WHAT TO DO — Within the listing below, the lines to output run from the one containing "Assignment Grades/Virtual Class Attendance" through the one containing "Email me ANYTIME"; copy them exactly and nothing else.
------------------------------------
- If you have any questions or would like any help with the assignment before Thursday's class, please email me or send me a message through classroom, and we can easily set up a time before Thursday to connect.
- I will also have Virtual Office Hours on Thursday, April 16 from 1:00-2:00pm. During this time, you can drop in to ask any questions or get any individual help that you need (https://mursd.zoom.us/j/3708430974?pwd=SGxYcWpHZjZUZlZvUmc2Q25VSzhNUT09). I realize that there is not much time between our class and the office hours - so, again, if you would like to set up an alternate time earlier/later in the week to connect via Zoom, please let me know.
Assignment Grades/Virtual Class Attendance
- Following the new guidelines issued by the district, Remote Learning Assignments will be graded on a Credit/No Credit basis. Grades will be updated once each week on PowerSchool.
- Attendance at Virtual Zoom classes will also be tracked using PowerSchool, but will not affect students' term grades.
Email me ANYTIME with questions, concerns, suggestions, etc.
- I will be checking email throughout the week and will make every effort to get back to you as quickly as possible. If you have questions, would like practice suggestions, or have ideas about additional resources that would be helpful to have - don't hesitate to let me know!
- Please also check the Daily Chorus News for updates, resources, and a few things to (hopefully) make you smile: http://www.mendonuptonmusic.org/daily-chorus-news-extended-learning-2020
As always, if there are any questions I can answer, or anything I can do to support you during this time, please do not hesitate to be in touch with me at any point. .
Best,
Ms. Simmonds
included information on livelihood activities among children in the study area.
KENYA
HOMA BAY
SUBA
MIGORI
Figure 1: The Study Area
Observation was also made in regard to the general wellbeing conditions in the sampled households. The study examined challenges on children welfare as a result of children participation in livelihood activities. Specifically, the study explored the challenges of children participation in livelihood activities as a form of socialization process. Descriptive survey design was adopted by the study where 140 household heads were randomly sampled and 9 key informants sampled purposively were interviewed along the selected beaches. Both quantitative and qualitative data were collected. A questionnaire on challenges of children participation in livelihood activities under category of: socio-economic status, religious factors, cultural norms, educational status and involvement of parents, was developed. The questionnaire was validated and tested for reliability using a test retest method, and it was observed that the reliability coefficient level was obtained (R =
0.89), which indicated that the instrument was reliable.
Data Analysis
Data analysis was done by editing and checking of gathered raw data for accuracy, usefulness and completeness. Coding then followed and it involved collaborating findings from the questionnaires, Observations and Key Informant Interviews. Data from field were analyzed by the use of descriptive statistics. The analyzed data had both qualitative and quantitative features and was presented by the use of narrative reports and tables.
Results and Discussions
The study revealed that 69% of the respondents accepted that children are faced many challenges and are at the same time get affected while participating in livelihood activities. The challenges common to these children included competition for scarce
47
------------------------------------
THE ANSWER —
Assignment Grades/Virtual Class Attendance
- Following the new guidelines issued by the district, Remote Learning Assignments will be graded on a Credit/No Credit basis. Grades will be updated once each week on PowerSchool.
- Attendance at Virtual Zoom classes will also be tracked using PowerSchool, but will not affect students' term grades.
Email me ANYTIME with questions, concerns, suggestions, etc.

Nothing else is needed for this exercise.